Flyers' offense, top line off to slow start

Claude Giroux is a competitive guy, so there wasn’t anything of the ordinary when he was visibly chirping out on the ice Tuesday night. Nobody will soon forget the colorful sound bites that the Flyers captain produced on HBO’s 24/7 a few years back.

The targets of Giroux’s verbal jabs? Jamie Benn and Tyler Seguin, the Dallas Stars’ two big guns, the highest scoring duo in the NHL last season. 

“I mean, they’re good players and we both want to win,” Giroux said. “So we try to do whatever we can to play our best and they have a lot of talent on that team.”

Despite Giroux’s best efforts, Dallas’ top line (which also includes three-time Cup champ and #FormerFlyer Patrick Sharp) noticeably outplayed the Flyers’ scoring line. Benn and Seguin were part of a relentless forecheck that kept the puck in the Flyers’ zone for much of the first period, and the duo scored both goals in the Stars’ 2-1 victory.

For both teams, the game’s result was a continuance of the level that their top lines are playing at early in the season. Good news for Dallas, bad news for Philly. Hey, at least we’re still ahead in the NFC East!

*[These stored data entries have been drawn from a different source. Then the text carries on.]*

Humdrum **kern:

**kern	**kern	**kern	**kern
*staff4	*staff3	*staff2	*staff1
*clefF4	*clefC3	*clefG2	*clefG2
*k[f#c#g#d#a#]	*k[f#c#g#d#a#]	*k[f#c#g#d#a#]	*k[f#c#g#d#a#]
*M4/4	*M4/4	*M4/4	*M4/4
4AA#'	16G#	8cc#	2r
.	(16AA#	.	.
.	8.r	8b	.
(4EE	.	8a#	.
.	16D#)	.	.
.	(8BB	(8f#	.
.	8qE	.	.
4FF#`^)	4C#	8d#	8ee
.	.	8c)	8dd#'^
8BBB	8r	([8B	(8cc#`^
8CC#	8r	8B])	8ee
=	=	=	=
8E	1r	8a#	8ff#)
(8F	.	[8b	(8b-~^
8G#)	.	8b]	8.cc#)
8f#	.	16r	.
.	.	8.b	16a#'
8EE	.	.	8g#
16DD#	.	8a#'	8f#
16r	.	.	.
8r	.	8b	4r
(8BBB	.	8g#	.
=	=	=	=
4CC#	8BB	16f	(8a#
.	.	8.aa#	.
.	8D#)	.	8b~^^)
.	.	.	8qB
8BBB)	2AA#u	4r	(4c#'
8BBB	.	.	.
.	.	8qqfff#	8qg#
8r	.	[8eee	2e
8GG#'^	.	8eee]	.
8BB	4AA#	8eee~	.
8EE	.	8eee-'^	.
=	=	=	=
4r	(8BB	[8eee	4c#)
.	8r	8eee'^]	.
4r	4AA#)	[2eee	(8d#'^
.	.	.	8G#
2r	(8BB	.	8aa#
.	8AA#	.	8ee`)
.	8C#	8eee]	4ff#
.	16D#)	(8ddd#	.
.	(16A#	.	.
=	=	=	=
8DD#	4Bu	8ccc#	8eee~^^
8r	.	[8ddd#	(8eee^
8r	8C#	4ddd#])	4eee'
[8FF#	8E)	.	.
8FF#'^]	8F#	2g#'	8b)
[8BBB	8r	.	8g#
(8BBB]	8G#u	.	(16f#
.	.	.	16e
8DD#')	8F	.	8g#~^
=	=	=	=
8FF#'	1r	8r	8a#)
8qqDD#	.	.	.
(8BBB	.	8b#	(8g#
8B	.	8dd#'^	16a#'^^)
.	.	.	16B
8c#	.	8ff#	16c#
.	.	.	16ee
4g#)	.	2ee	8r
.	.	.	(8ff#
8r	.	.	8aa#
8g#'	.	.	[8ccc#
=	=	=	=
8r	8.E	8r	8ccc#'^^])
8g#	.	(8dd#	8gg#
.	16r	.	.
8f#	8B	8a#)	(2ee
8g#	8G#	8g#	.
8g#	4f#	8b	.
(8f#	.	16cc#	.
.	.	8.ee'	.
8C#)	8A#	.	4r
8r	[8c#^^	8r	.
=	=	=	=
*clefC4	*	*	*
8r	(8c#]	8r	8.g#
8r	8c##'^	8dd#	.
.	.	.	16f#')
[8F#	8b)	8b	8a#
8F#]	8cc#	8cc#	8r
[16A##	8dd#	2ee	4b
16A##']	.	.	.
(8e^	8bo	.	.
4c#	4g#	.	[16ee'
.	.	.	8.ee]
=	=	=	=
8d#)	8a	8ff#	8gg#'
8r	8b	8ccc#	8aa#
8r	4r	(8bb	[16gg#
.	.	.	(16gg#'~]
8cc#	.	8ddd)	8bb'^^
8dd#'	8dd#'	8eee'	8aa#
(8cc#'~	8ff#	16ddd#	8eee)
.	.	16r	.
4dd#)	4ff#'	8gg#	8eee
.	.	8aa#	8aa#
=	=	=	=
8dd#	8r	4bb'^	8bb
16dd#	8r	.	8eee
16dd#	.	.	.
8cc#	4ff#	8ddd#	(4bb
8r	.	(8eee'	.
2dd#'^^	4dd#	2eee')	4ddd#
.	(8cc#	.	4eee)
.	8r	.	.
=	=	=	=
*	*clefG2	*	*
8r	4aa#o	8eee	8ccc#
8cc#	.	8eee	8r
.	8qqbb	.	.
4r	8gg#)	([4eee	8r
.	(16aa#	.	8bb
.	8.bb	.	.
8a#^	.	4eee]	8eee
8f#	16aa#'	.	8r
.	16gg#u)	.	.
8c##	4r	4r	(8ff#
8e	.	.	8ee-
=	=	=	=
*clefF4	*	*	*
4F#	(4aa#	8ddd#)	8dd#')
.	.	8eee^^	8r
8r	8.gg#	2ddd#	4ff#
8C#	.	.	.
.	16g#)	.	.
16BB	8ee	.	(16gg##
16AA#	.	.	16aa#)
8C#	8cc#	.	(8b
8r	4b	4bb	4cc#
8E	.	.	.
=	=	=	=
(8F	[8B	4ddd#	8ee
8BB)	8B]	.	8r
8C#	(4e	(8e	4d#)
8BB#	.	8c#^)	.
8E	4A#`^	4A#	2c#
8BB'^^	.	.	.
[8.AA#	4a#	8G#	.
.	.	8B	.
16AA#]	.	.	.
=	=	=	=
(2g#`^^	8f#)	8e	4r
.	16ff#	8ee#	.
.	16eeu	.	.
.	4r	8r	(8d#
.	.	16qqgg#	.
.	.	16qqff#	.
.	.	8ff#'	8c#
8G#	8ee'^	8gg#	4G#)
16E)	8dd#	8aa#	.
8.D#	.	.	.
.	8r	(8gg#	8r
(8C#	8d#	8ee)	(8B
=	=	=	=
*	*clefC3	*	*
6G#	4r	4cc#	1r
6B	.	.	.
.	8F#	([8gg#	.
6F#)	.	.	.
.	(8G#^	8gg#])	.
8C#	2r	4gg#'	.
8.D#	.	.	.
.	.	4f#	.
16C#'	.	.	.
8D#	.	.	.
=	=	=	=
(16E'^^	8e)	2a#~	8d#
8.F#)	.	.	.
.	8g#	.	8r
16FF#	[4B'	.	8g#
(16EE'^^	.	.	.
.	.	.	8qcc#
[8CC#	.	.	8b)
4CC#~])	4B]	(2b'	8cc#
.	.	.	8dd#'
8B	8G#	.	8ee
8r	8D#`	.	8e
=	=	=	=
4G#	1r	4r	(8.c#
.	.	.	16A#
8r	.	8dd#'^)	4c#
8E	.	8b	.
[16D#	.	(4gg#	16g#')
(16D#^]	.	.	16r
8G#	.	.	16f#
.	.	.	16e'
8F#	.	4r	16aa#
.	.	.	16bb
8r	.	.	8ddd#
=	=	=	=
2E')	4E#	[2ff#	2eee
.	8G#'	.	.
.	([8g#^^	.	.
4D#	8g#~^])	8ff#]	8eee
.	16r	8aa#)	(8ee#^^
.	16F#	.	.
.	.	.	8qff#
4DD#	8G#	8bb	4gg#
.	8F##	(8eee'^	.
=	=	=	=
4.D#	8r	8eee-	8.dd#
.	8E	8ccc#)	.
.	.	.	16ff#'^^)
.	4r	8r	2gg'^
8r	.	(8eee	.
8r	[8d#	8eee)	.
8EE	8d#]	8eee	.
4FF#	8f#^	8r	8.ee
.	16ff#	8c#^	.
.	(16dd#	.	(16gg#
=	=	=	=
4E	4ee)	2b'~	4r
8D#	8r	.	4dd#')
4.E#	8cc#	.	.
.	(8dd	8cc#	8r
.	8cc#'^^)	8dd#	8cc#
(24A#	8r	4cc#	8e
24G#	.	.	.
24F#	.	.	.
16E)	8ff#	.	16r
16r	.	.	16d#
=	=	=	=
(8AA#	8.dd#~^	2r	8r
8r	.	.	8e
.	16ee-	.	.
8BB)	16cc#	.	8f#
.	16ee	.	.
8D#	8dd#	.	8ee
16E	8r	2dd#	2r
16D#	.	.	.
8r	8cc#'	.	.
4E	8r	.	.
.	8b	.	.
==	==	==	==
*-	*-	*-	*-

Benn and Seguin are alone atop the entire league with ten points apiece, while Giroux and Jake Voracek have surprisingly only combined for three. With so little production from his best two players, Dave Hakstol probably shouldn’t be too displeased with his team’s 2-2-1 record.

The Flyers didn’t play so hot against Dallas until the third period, but it must be said that Antti Niemi (34 saves on 35 shots) was on top of his game. Everyone will bring up the 2010 Stanley Cup Finals as if the 32-year-old netminder is some sort of “Flyers killer,” but Niemi wasn’t any good in that series (.882 SV percentage). Last night, he was better than good.

“I thought we had second opportunities, sometimes third opportunities and he was stopping the puck,” Wayne Simmonds said. He would know (GIF via @BradyTrett):

Last year, one of the major talking points surrounding the Flyers’ struggles was a lack of secondary scoring. Now with the first line unable to perform the heavy lifting required of them with a less than ideal roster, nobody can find the back of the net. The Orange and Black’s 1.60 goals per game currently ranks 28th out of 30 teams.

The good news for Giroux, Voracek, Michael Raffl is that the indicators still look pretty good. Generally, they are still generating 5-on-5 chances at around the rates they are accustomed to. Logically, we should start seeing some goals from the top line sooner rather than later.

Just last night, the trio fired 17 shots on net, but Niemi turned them all away. Sometimes, you just can’t buy a bucket. Their coach, who gets asked about the transition from college hockey at least once every press conference, certainly isn’t hitting the panic button. Tonight at the Gahhhden would be a good place to start a turnaround.

“They just have to stay with it and they will,” Dave Hakstol said. “I thought they played really well tonight other than the puck going in the net. Stay positive, stay with it, come back tomorrow night with the follow-up game and play really well again.”

Even if the top line can’t get anything going at even strength, maybe they can figure something out with the man advantage. The first power play unit of Giroux, Voracek, Raffl, Simmonds, and Mark Streit needs to be better than the one goal they’ve accounted for thus far.

Overall, the Flyers are 3-16 (18.8 percent) on the power play. This isn’t a far cry (a post here, a ridiculous Niemi save there) from the third-best unit in the league last year at 23.4 percent. It does feel like the power play’s timing is just a hair off, though.

For this Flyers team to survive, they need to feast on the man advantage. There is no reason they shouldn’t, either. Joe Mullen is still overseeing everything, and Giroux is still a major weapon operating primarily on the left side.

“Maybe sometimes, just have to get a little simpler and just find a way to get one to go and that will open it up,” Hakstol said.

That’s the hope. Score one, and maybe the floodgates open up. Just imagine if and when Giroux does something on the ice actually worth talking smack about.